The transition from high school to college is thrilling, scary, and typically not what you expected. No more curfews, parental hovering or rigid school rules. You’ve entered a land where your class time per day is quartered and your workload is doubled, at least. There are all-day dining halls resplendent with buffets of food and you can go weeks without needing to speak to anyone. This newfound freedom can lead to profound unhappiness and a sense of displacement for many of the students we have worked with over the years. After the initial excitement of “Wow! College!” some students become quickly bogged down with the difficulties of an unstructured workload, free time in odd segments and the seeming difficulty of finding good friends like the ones you spent years developing at home. College can be a lonely time, especially that first year, when everyone around you seems to be having the time of their lives. If that description of college sounds a bit grim to you, do not despair. Many students travel through the swamp of loneliness freshman year and reach the balmy shores of happiness after a rocky period of readjustment.
However, if you know, deep down, that your current school is not for you, do not despair. We hear from students like you on a weekly basis who wish they loved their college, but the image they had does not match the reality they are living. Many feel as if they didn’t get into the college of their choice initially and have admitted that their attitude has held them back from embracing their new life.
Here’s the thing . . . one in three students is an enormous statistic, but despite such a large number of transfer students, there are virtually no structures built into the college system that help facilitate these shifts. We hear from students who feel lost as they begin the transfer process, much more so than when they applied to college. There are plenty of resources when you are an eager high school junior beginning to visit schools, taking APs and Subject Tests and of course negotiating the ACT or SAT. But what do you do now that you are beginning the process again?

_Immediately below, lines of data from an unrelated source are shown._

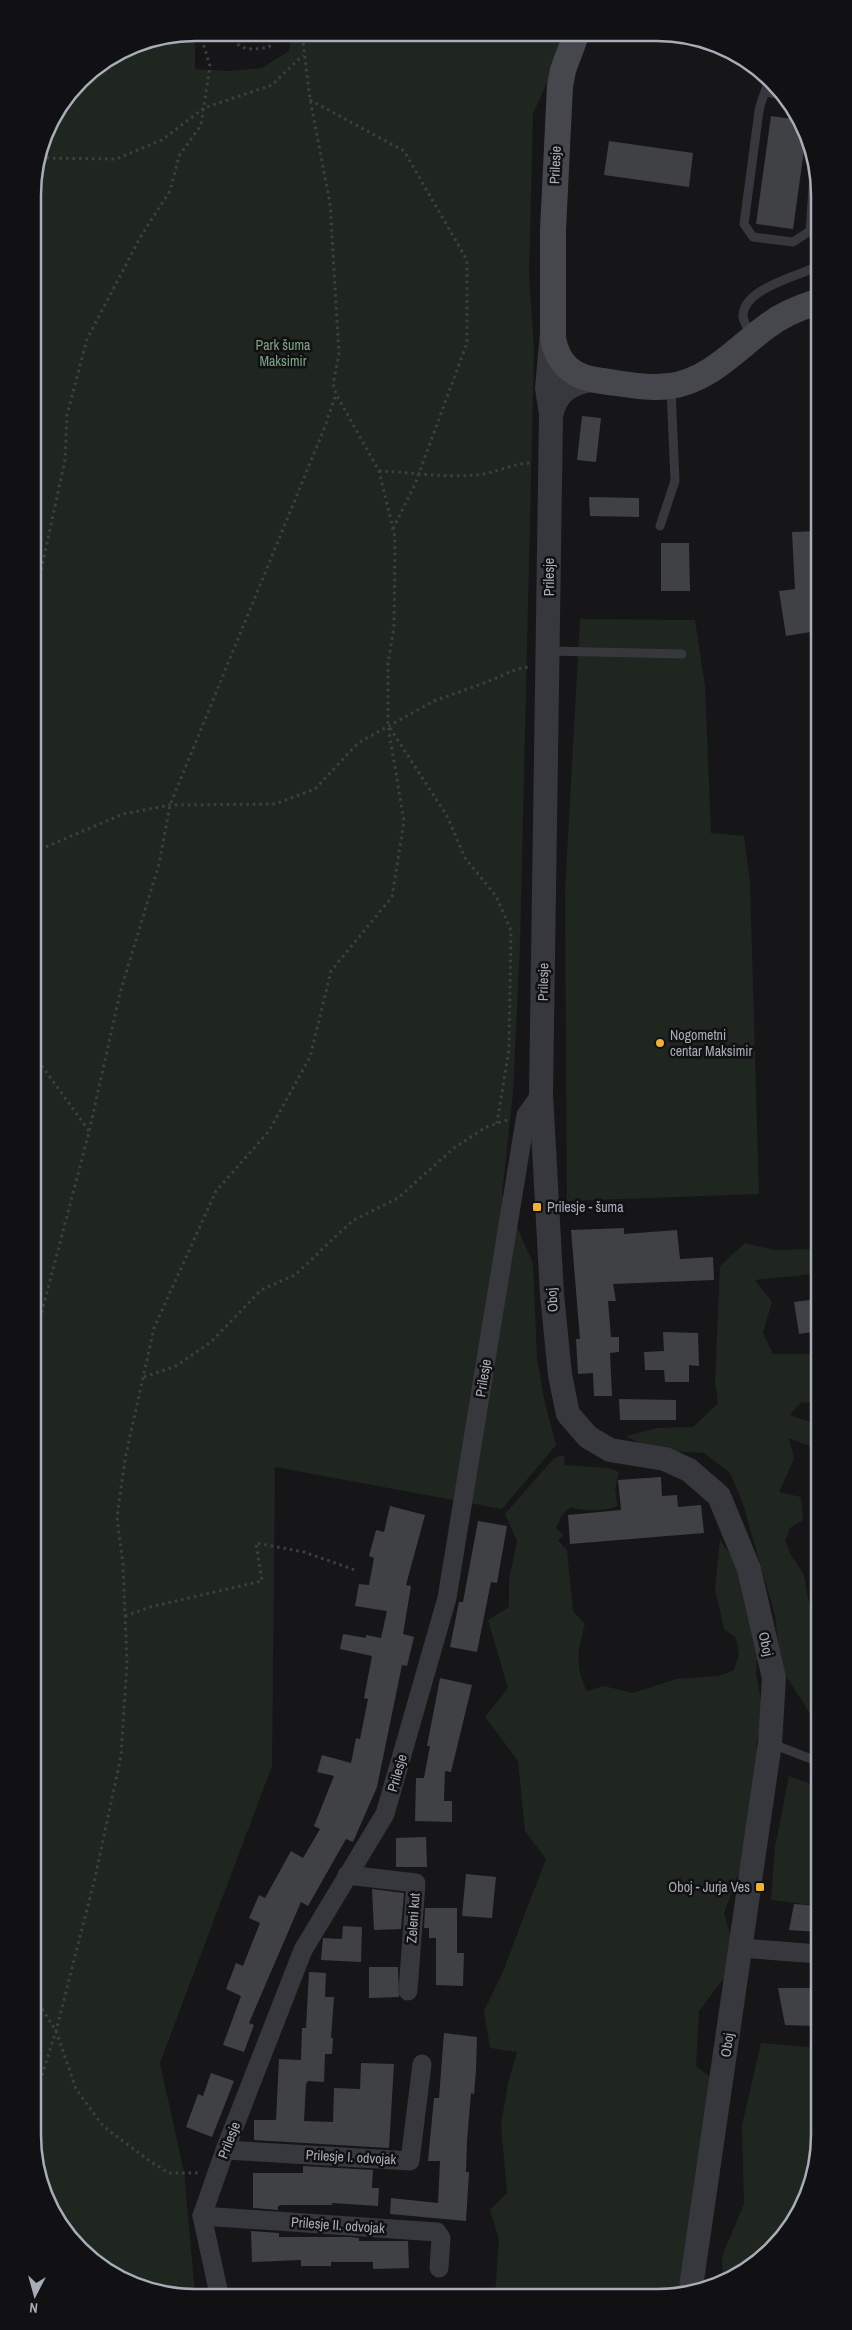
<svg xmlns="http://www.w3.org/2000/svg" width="852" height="2330" viewBox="0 0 852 2330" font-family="'Archivo Narrow',sans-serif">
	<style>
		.green { fill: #1e261f }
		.building { fill: #404145 }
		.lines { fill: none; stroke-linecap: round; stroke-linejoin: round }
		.path { stroke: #3d3f44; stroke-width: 3; stroke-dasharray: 2.5 4; stroke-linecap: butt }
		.service { stroke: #37383d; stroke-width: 9 }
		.minor { stroke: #37383d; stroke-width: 19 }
		.tertiary { stroke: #37383d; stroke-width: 24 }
		.secondary { stroke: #45474d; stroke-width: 26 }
		.poi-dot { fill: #f2b134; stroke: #111113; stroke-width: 2 }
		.labels { text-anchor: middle; stroke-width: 5; stroke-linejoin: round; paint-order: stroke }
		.street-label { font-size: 14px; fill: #a8adb8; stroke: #111113 }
		.park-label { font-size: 14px; fill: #7fa381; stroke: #111113 }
		.poi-label { font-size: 14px; fill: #a8adb8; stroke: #111113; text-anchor: start }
		.rim { fill: none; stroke: #a8adb8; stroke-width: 2.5 }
	</style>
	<rect width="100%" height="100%" fill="#161618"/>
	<g class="green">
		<path d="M195 33V69L229 71 262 68 289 51 292 33 568 35 533 114 529 274 534 350 520 946 513 1093 502 1194 533 1263 537 1358 545 1403 556 1445 502 1509 275 1467 272 1766 160 2063 184 2172 195 2294H164L123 2281 80 2250 54 2216 36 2167 33 184 49 123 88 73 133 45Z"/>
		<path d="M580 619 695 620 705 686 711 833 744 836 750 883 759 1194 567 1201 565 892Z"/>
		<path d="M745 1243 774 1250 818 1249V1270L805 1275 755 1280 772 1302 763 1333 773 1354H818V1401L800 1403 790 1415 818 1425V1440L815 1448 789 1438 794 1459 779 1492 801 1497 803 1520 790 1528 785 1541 791 1555 804 1575 811 1615 818 1618 819 1715H811L781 1668 775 1615 742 1501 730 1473 704 1453 652 1450 626 1436 658 1428 693 1427 718 1403 715 1383 720 1266Z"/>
		<path d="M564 1455 565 1465 608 1468 619 1472 615 1490 618 1506C603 1511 585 1512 570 1507L562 1515 556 1528 563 1535 558 1541 567 1550 573 1611 585 1624C578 1650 574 1666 587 1691L604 1686 633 1693 676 1679 719 1676 734 1670 739 1655 736 1638 724 1629 715 1589 720 1540 735 1561 758 1647 756 1672 764 1719 756 1745 760 1767 756 1827 724 1913 732 1941 727 1974 699 2011 696 2066 716 2081 688 2294H495L499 2240 490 2210 507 2193 501 2125 508 2083 517 2052 490 2048 484 2011 502 1974 546 1859 525 1831 518 1761 485 1717 508 1688 488 1620 509 1607V1579L517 1541 505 1514 554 1458Z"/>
		<path d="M789 1776 819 1787V1906L771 1900 775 1847Z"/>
		<path d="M761 2043 819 2048C819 2080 822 2113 819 2144 814 2202 777 2261 723 2282L722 2256 744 2204 742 2125Z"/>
	</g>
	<g class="building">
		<path d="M771 116 800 120 806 136 793 229 756 224Z"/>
		<path d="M609 141 693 153 689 187 604 175Z"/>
		<path d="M582 416 601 418 596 462 577 460Z"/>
		<path d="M589 497 639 498V517L590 516Z"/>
		<path d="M817 531V575H814L817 596V631L786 636 779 591 795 589 792 532Z"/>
		<path d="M661 543H689L690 591H661Z"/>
		<path d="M624 1228V1234L677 1230 680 1259 713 1257 714 1280 613 1284 616 1301H608L611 1337H619V1352L610 1353 612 1396H594L593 1373 578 1374 576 1339H580L571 1230Z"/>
		<path d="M818 1299V1331L799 1334 794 1302Z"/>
		<path d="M663 1332 698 1333 699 1366 689 1365V1382H665L664 1370H645L644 1352 664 1351Z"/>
		<path d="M619 1399 676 1400V1420H620Z"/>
		<path d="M661 1477 662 1496 677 1495 678 1507 701 1505 704 1533 570 1544 568 1515 621 1510 618 1480Z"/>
		<path d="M390 1506 425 1515 406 1585 411 1586 403 1634 414 1637 407 1666 402 1665 377 1787 353 1842 346 1839 308 1906 301 1902 249 2023 254 2025 244 2052 223 2045 241 1996 226 1989 236 1963 243 1966 260 1923 249 1918 259 1895 265 1898 291 1851 303 1858 320 1829 314 1826 334 1776 317 1772 322 1755 351 1763 356 1738 360 1739 368 1699 364 1698 372 1656 340 1649 343 1634 366 1638V1635L381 1638 387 1611 355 1606 359 1584 369 1585 374 1558 369 1556 376 1530 384 1532Z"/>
		<path d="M478 1521 507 1526 497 1583 491 1582 477 1652 450 1647 459 1602H463Z"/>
		<path d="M440 1678 472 1685 451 1772 445 1771 444 1801H452V1822L415 1821 416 1778H424L430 1746H427Z"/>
		<path d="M426 1837 427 1867H396V1838Z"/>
		<path d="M466 1874 496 1877 492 1918 462 1916Z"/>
		<path d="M372 1889 404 1893 401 1929 374 1930Z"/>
		<path d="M794 1904 819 1906V1932L789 1930Z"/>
		<path d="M425 1908H457V1953H464L463 1986 436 1985V1938H429V1928H424Z"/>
		<path d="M343 1926 362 1927 361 1962 321 1960 323 1938 342 1939Z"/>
		<path d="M369 1967H398L399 1997 369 1998Z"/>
		<path d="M309 1972 326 1973 325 1997H334L331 2038H333L332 2054H325L324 2082 308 2081 306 2084 304 2121 333 2122 334 2088 360 2089 361 2063 394 2064 389 2148 254 2140V2120H276L279 2059 301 2060 302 2028H306Z"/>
		<path d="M778 1988H810L814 2026 785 2025Z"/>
		<path d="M444 2033 477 2037 476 2070 474 2094 471 2093 467 2141 466 2172H469L466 2221 390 2214 391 2198 438 2203 440 2161H428L434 2098H439Z"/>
		<path d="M211 2073 234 2081 212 2137 186 2127 198 2094 203 2096Z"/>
		<path d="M303 2166 373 2170 372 2188H379L378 2206 332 2203V2205H282L278 2206V2210L253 2208V2173H303Z"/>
		<path d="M251 2231 279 2233V2237H350L359 2238V2241H408L409 2268 373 2269V2262H331V2266H301V2260L252 2262Z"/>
	</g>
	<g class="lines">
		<g class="path">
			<path d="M231 33C236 52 254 50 269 47L277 33"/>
			<path d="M246 33 251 37 261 33"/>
			<path d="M310 100 404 151 467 260V343L415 484 393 529"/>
			<path d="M40 158 116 159 162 140 204 108 272 85 303 55"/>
			<path d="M379 471C410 472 444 478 475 475 495 474 512 463 531 463"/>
			<path d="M33 621 40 591 41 571 65 460 67 415 87 339 141 236 170 191 179 156 201 125 210 66 200 33"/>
			<path d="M390 728 447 816 465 858 496 896 511 930 509 1049 497 1123"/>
			<path d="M34 852 123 814 170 805 275 804 315 789 358 743 434 701 487 682 517 669 528 667"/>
			<path d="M34 1055 89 1131"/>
			<path d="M35 1338 89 1132 120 993 159 864 170 805 324 429 336 394 333 384 339 354 330 203 310 99 302 33"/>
			<path d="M144 1377 176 1366 211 1342 261 1290 295 1275 352 1221 398 1198 454 1148 486 1127 507 1120"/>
			<path d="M125 1616 150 1607 262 1581 256 1543 304 1552 355 1570"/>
			<path d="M35 1998 56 2031 76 2089 103 2126 151 2162 169 2173H199"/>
			<path d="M36 2094 56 2031 95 1878 121 1756 127 1663 123 1564 117 1518 125 1459 154 1328 216 1191 269 1131 310 1057 331 971 392 897 404 821 388 726V663L394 627 395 537 379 471 336 394"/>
		</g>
		<g class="service">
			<path d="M769 78C767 90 761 99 759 111L744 224 753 237 793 242 810 231 815 159"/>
			<path d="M767 92 784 96"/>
			<path d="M751 335C749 330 744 323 743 317 742 289 796 277 816 267"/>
			<path d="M660 526 675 481 671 389"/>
			<path d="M549 651 682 654"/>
			<path d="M770 1743 819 1762"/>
		</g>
		<g class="minor">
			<path d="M347 1875 416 1883 408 1991"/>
			<path d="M741 1948 819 1954"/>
			<path d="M225 2150 410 2161 422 2064"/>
			<path d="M202 2216 437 2232 441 2238 439 2268"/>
			<path d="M219 2294 202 2216 225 2150 303 1950 385 1814 447 1598 526 1115 541 1094"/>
		</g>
		<g class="tertiary">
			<path d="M591 380C569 384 556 392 551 416L541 1094 552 1294 560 1375 568 1414 588 1437 610 1450 665 1459 689 1470 719 1496 749 1569 774 1678 770 1743 690 2294"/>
			<path d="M551 414 547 388 552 333"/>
		</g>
		<path class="secondary" d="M576 35 563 70 560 86 553 230V338C558 366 574 378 602 381 624 384 648 389 670 386 709 381 736 349 766 327 781 315 798 308 817 302"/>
	</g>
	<g class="poi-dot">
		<circle cx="660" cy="1043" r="5"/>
		<rect x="532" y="1202" width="10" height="10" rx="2.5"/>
		<rect x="755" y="1882" width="10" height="10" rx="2.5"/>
	</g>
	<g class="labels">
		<g class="street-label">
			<text transform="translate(555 165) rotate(-88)" y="5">Prilesje</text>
			<text transform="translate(549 577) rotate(-90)" y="5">Prilesje</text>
			<text transform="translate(543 982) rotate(-89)" y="5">Prilesje</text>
			<text transform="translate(552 1300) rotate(-94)" y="5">Oboj</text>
			<text transform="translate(483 1378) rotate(-81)" y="5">Prilesje</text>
			<text transform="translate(766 1644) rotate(77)" y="5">Oboj</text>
			<text transform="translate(397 1773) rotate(-74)" y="5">Prilesje</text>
			<text transform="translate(413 1918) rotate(-86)" y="5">Zeleni kut</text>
			<text transform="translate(727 2045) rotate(-82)" y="5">Oboj</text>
			<text transform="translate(229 2140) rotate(-69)" y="5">Prilesje</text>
			<text transform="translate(351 2157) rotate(3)" y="5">Prilesje I. odvojak</text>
			<text transform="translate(338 2225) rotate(4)" y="5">Prilesje II. odvojak</text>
		</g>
		<g class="park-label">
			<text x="283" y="350">Park šuma<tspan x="283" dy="16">Maksimir</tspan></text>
		</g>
		<g class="poi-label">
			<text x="670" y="1040">Nogometni<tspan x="670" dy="16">centar Maksimir</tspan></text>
			<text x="547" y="1212">Prilesje - šuma</text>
			<text x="750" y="1892" text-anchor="end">Oboj - Jurja Ves</text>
		</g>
	</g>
	<path d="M0 0H852V2330H0ZM195 41H657A154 154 0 0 1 811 195V2135A154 154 0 0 1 657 2289H195A154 154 0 0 1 41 2135V195A154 154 0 0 1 195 41Z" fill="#111113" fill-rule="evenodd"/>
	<path class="rim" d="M195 41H657A154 154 0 0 1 811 195V2135A154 154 0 0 1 657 2289H195A154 154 0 0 1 41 2135V195A154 154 0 0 1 195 41Z"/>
	<g transform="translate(35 2295) rotate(186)" stroke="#111113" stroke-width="4" paint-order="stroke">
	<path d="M0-4L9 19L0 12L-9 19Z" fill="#a8adb8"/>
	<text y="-8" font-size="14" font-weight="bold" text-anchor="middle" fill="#a8adb8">N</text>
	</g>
</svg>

During the transfer application process, you may feel like you are the only person you know who is transferring. You will not have the enforced deadlines from your high school counselor, your parents may only be tangentially involved (or just unsympathetic to your plight), and it is likely that you will have a hard time complaining to your friends, since they are not going through the process with you. It is possible that you want to keep this transfer application a secret from your friends and even your parents. No matter the reasons, the transfer process is a worthy undertaking—one that will change your life and take you one step closer to achieving your goals. If, that is, you have the power of knowledge. If you manage this process in an organized way and follow our advice, you will be on your way to a fulfilling college experience.
In our many years working with students, we’ve set out to make a nontransparent process, college admissions, more clear. Transfer admissions is even more confusing, on the surface, than applying as a freshman. That confusion and the many myths about the transfer process cause students and their parents enormous stress. We are here to help you take a breath, gain important knowledge, and create a plan!